Ainsi, ce qui caractérise ce projet photographique, ce n’est pas tant l’exigence d’un point de vue qui se transposerait de lieu en lieu, de paysage et paysage, mais plutôt le choix esthétique d’une vision multimodale. La proposition ici était de rendre perceptible la stratification du paysage en ramenant à la surface de l’image sa réalité horizontale. En effet, une strate paysagère ne s’inscrit pas dans une profondeur physique ou géologique, mais se présente plutôt comme une rémanence visible de l’action humaine qui a délaissé ou déplacé l’usage territorialisé d’un espace.

 

Le projet présentait une forme de méditation sur la mémoire, l'oubli et le devenir, par des assemblages muraux.

 

Issus de mes précédents travaux, ces assemblages marquent aussi une rupture en se déployant au mur sous la forme d'installation. Chaque image étaient encadrée séparément et pouvait s'accrocher à côté de n'importe quelle autre. Je composais au sol en face des murs une disposition qui ne se voulait jamais définitive car tenant compte des lieux et de la circulation. Ce dispositif m'exerçait à une écriture d'accrochage et d'installation. Cependant quelques assemblages se sont stabilisés. La plupart de ces vestiges se trouvent à l'écart des grandes implantations industrielles (celles-ci ont parfois recouvertes les précédentes) qui marquent les paysages autour de l'Etang de Berre. Dans la continuité de mes travaux précédents, ce regard déplacé sur l'industrie interroge aussi son actualité et son devenir.

 

Un manuscrit d'une quarantaine de page fut rédigé sur cette histoire. Consigner les éléments du processus de réalisation intègre la perspective d'un projet global : inscrire mon travail dans une esthétique réflexive et compréhensive de la représentation des lieux et du territoire.

 

Il s'agissait aussi de sensibiliser les habitants à l'histoire industrielle de leur environnement. Ces traces vont nécessairement disparaître.

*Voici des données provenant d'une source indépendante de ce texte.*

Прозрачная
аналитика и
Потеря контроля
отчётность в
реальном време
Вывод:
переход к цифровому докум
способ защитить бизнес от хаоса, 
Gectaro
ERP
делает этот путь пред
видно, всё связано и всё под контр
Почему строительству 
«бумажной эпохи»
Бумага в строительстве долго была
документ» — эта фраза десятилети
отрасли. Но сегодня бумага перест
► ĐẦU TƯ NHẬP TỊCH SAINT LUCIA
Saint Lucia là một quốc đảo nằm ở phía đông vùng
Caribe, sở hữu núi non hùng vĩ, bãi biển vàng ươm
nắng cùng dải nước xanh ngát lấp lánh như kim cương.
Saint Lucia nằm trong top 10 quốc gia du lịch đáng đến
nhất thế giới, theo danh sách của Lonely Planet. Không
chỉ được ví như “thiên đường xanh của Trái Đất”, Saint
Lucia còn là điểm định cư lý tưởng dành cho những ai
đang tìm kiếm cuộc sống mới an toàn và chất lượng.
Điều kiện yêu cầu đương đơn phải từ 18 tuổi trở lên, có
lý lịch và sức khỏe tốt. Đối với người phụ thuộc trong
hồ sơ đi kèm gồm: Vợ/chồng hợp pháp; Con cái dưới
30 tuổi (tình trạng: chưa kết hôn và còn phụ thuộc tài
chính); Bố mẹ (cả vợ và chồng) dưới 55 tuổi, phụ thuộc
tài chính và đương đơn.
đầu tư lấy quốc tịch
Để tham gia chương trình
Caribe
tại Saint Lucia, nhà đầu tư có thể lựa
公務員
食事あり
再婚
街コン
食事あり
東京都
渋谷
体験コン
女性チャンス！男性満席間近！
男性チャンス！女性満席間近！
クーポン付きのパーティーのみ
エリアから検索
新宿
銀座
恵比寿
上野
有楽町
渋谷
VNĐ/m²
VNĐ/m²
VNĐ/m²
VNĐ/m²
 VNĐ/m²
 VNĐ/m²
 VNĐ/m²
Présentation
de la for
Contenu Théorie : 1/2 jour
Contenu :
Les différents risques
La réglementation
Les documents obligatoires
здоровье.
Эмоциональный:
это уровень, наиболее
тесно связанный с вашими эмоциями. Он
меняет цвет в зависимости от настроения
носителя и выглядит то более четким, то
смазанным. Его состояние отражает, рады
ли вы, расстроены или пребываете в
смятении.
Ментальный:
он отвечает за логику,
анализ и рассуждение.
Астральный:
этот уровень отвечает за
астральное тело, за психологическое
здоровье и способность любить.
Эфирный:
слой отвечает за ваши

Une des spécificités de ma photographie est de constituer un document proposant la compréhension des modalités de sa construction.

Fabrice NEY

avril-novembre 2015

 

 

Le projet initial avait été soutenu par l'EPAREB, La ville de Marseille et la ville de Fos-sur-Mer.

Depuis le tout début des années 90, des historiens ont entamés les recherches nécessaires et des ouvrages ont été édités sur le sujet.

En particulier les travaux de l'historien Xavier DAUMALIN

"Du sel au pétrole"  (Paul Tacussel Editeur, Marseille - 2003).